26 Şubat gecesi meydana gelen depremde halk büyük bir heyecan yasadı. Fakat Venediklilerin çabası sonucunda bu korku ve heyecan giderilerek müdafaa daha bir güç kazandı. Rumlar, Venediklilere mecburen itaat ediyorlardı. Hamza Bey'in tekliflerini kabul etmeyen Venediklilerce karsı padişah, hücuma karar verir. Bu, şehrin zapt edildiği zaman, âdet olduğu üzere yağmaya uğraması demekti. Hükümdar böyle bir karar almak zorunda kalmıştı. Çünkü daha önceki bütün barış ve teslim çağrıları cevapsız kalmıştı.
28 Şubat'ı 1 Mart'a bağlayan gece, Selânik halkı arasında genel hücumun ertesi gün yapılacağı söylentileri dolaşmaya baslar. Bunun üzerine halk, kalabalık topluluklar halinde kiliselerde toplanmaya başladı. En fazla kalabalık ise Aziz Dimitrios'un tabutu bulunan ve içinde devamlı olarak "kutsal yağ" akan kilisede toplanmıştı. O gün aksama doğru, Osmanlılar'ın, limandaki üç Venedik kadırgasını yakması, Venedikliler arasında büyük bir korkunun meydana gelmesine sebep oldu. Bu yüzden bütün askerlerini kaleden çekip gemilere bindirdiler. Venediklilerin, şehrin savunmasından ayrılmaları, Rumları büsbütün perişan etmişti. Bu yüzden onlardan da bulundukları mevzileri terk edenler oldu. Ertesi gün şafakla başlayan genel hücum sonunda Osmanlı askeri şehre girmeye başladı. Bu esnada Selânik halkından bazıları, gruplar halinde Venedik kadırgalarına binmek istedilerse de bunlar, Venedikliler tarafından gemilere alınmazlar. Selânik şehrini para karşılığı alan Venedikliler, sadece şehrin ticaretini düşünüyorlardı. Zira Selânik, Ege Denizi'nde ticarî mevkii parlak bir şehirdi. Fakat orada barınamayacaklarını anladıkları zaman dindaşları olan Rumları, Müslüman olan Osmanlılar'a terk etmekten çekinmemişlerdi.
2 Mart 1430 günü yapılan şiddetli bir hücum ve merdivenlerle üzerlerine çıkılan surların işgali sonunda, kale kapılarının açılması ile şehir zapt edildi.
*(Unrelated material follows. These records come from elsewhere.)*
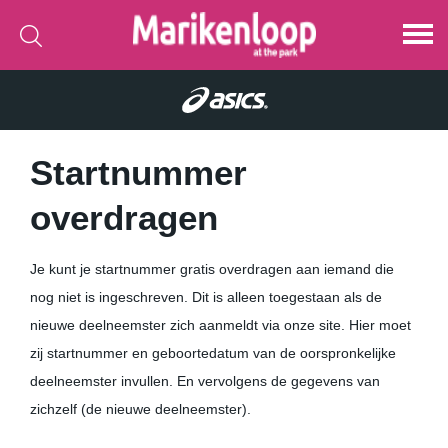
Startnummer
overdragen
Je kunt je startnummer gratis overdragen aan iemand die
nog niet is ingeschreven. Dit is alleen toegestaan als de
nieuwe deelneemster zich aanmeldt via onze site. Hier moet
zij startnummer en geboortedatum van de oorspronkelijke
deelneemster invullen. En vervolgens de gegevens van
zichzelf (de nieuwe deelneemster).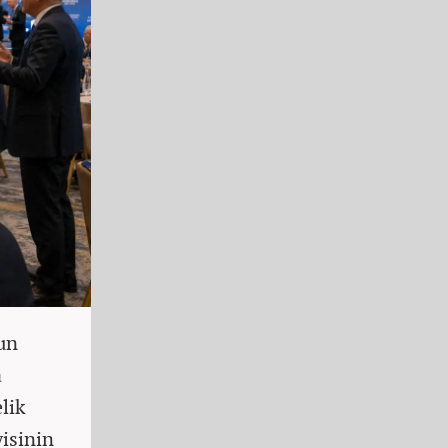
un
a
lik
yisinin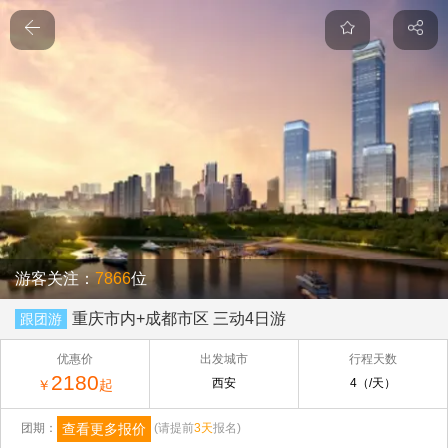
游客关注：
7866
位
重庆市内+成都市区 三动4日游
跟团游
优惠价
出发城市
行程天数
2180
西安
4（/天）
￥
起
查看更多报价
团期：
(请提前
3天
报名)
Selânik'in düşmesi, Avrupa ve bilhassa Venedik'te büyük üzüntülere sebep olmuştu.
Selânik zapt edilince Sultan II. Murad, Vardar Yenicesi ile diğer şehirlerden Türk aileler getirterek buraya iskân ettirir. Bu politikası ile o, şehrin Müslüman Türk hüviyeti kazanmasına çalışıyordu. O, sadece iskân ile yetinmeyerek buraya yerleştirilenler için bazı imkânlar da sağlıyordu. Bu sebeple Aya Dimitri (Sen Dimitrios) kilisesi hariç olmak üzere diğer bütün kiliseleri camiye tahvil ettirir.